## To do
Print the lines that run from the line with "416,461 428,469 436,496" to the line with "<!-- building -->", keeping both end lines, exactly as they appear in the entries below, and nothing else.

== Dataset records ==

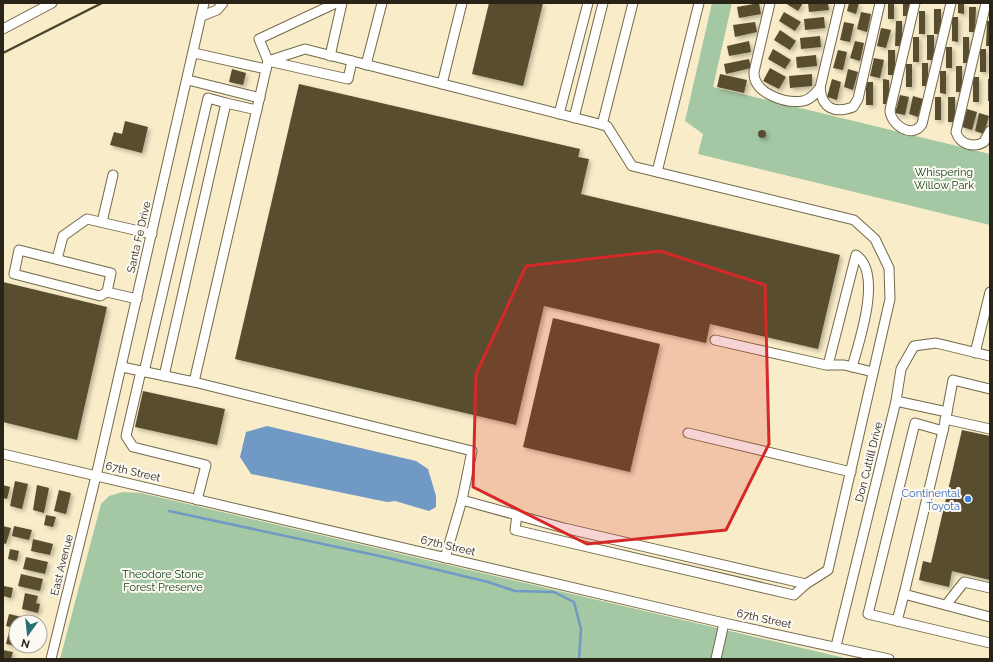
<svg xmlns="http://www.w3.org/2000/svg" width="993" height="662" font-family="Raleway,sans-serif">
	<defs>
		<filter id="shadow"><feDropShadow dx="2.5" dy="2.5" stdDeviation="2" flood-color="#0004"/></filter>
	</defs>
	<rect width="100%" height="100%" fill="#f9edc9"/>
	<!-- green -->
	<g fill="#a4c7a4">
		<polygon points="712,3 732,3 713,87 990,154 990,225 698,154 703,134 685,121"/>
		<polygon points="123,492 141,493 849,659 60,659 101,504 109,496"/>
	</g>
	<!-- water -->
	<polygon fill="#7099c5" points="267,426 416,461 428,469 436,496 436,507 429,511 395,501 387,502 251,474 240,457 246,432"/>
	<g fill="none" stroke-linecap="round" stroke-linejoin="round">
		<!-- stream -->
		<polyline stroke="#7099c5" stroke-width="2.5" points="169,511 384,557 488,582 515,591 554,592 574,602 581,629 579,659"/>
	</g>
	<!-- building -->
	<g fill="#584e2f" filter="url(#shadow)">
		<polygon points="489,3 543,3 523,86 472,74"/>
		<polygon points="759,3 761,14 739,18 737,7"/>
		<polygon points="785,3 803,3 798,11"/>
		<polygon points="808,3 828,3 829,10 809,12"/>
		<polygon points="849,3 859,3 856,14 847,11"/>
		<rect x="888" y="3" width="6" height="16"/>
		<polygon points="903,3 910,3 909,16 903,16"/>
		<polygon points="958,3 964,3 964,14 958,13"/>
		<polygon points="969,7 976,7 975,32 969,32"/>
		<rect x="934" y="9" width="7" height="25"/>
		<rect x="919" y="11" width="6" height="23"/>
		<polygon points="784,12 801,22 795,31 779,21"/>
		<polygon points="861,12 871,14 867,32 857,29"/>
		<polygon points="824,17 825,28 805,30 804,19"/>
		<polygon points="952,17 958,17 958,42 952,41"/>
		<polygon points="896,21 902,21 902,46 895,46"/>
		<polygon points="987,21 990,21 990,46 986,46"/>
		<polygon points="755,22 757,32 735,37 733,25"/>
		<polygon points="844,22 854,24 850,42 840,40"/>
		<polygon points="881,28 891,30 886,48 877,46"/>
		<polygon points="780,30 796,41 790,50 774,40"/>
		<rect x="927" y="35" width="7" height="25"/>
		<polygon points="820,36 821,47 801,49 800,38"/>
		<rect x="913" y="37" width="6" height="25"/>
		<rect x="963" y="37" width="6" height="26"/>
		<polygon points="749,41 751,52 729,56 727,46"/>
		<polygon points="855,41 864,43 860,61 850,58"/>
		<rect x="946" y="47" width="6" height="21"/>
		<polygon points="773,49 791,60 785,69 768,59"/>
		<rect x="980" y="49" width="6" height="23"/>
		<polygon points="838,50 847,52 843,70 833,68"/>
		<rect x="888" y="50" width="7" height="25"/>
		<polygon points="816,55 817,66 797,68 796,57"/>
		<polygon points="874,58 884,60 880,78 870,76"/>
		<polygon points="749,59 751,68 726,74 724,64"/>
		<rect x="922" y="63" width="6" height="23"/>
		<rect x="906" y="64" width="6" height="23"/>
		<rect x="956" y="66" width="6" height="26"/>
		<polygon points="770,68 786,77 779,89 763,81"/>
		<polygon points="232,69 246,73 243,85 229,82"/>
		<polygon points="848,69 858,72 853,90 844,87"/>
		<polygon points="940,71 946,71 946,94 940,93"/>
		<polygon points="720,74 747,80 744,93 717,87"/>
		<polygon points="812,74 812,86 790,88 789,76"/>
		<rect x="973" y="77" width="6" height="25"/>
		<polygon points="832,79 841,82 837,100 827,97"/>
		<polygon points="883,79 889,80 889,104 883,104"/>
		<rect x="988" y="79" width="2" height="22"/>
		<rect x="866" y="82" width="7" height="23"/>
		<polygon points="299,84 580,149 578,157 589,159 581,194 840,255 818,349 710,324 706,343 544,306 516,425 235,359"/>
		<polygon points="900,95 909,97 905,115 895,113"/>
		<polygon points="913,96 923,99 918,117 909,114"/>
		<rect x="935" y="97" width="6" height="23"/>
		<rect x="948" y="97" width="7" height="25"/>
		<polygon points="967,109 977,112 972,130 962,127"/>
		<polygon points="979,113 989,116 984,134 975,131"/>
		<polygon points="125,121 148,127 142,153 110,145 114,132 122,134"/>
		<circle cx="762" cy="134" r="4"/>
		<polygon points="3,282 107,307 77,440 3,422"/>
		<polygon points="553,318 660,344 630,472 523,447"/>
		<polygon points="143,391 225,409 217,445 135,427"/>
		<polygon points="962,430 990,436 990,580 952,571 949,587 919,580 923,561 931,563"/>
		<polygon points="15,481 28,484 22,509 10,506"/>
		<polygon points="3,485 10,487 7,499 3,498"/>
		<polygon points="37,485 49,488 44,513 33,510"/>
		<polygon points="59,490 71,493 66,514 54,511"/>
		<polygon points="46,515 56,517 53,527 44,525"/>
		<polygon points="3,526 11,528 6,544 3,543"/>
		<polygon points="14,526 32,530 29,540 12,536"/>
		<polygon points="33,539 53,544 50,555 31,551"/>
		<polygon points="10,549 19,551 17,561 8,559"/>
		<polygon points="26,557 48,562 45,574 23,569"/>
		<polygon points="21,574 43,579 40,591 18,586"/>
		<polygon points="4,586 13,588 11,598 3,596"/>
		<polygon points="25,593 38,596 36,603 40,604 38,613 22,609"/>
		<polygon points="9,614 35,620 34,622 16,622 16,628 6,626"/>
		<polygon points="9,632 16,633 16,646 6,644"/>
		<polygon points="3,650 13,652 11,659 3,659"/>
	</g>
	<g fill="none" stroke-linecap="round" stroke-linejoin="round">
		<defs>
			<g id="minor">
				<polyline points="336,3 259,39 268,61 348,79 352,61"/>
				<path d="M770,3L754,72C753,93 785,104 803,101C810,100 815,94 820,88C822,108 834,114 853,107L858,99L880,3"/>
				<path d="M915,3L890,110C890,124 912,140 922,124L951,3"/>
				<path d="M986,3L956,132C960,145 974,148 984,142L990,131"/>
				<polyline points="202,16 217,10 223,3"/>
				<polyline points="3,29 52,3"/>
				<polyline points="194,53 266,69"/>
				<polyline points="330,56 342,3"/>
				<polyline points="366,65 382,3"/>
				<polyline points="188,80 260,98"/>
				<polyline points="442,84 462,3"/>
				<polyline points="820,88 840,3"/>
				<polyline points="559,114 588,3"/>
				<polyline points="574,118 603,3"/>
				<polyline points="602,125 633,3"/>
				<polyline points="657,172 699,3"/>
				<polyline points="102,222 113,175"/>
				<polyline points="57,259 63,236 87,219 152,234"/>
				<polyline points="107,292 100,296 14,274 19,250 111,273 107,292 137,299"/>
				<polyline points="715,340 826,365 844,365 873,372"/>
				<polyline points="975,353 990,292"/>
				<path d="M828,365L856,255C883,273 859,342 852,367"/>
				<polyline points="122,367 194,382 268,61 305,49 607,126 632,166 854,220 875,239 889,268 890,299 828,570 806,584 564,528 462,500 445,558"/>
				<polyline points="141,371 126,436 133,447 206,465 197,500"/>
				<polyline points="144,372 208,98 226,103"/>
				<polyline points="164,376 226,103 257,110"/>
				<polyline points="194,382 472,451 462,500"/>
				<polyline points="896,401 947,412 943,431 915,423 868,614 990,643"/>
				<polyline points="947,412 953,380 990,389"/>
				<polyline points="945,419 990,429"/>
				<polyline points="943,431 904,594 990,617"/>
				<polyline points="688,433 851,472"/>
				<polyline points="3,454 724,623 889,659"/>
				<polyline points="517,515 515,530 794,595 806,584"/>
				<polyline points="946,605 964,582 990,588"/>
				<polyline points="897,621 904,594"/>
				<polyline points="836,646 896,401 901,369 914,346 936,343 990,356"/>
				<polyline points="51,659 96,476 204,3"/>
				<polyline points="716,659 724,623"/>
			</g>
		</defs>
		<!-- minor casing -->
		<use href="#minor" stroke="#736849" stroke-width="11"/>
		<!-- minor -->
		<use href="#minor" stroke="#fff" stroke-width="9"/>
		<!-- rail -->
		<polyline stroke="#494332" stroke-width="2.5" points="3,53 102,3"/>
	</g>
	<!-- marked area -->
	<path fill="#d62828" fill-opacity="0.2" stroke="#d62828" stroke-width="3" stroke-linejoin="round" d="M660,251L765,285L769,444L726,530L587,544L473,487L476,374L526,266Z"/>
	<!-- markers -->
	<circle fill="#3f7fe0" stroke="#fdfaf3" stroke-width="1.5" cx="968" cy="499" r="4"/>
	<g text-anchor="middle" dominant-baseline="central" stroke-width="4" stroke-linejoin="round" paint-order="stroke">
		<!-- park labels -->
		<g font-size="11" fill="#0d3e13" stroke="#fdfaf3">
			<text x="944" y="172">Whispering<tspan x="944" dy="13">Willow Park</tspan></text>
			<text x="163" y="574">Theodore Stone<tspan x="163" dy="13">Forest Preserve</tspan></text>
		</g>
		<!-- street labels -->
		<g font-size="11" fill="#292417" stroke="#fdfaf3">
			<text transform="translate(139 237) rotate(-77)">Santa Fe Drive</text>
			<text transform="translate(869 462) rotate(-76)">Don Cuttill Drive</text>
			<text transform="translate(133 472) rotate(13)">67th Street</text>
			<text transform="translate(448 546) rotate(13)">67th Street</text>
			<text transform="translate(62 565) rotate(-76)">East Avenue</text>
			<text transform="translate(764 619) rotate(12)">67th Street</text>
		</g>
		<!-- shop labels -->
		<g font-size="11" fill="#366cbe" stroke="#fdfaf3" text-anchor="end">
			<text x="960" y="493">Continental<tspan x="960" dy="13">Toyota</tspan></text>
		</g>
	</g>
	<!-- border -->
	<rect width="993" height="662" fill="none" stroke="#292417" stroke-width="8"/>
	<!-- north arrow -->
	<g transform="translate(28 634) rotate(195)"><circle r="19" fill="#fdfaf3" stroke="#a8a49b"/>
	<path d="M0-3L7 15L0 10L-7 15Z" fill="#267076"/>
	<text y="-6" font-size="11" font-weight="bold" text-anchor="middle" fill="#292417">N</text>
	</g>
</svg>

===

## Response to this exercise
	<polygon fill="#7099c5" points="267,426 416,461 428,469 436,496 436,507 429,511 395,501 387,502 251,474 240,457 246,432"/>
	<g fill="none" stroke-linecap="round" stroke-linejoin="round">
		<!-- stream -->
		<polyline stroke="#7099c5" stroke-width="2.5" points="169,511 384,557 488,582 515,591 554,592 574,602 581,629 579,659"/>
	</g>
	<!-- building -->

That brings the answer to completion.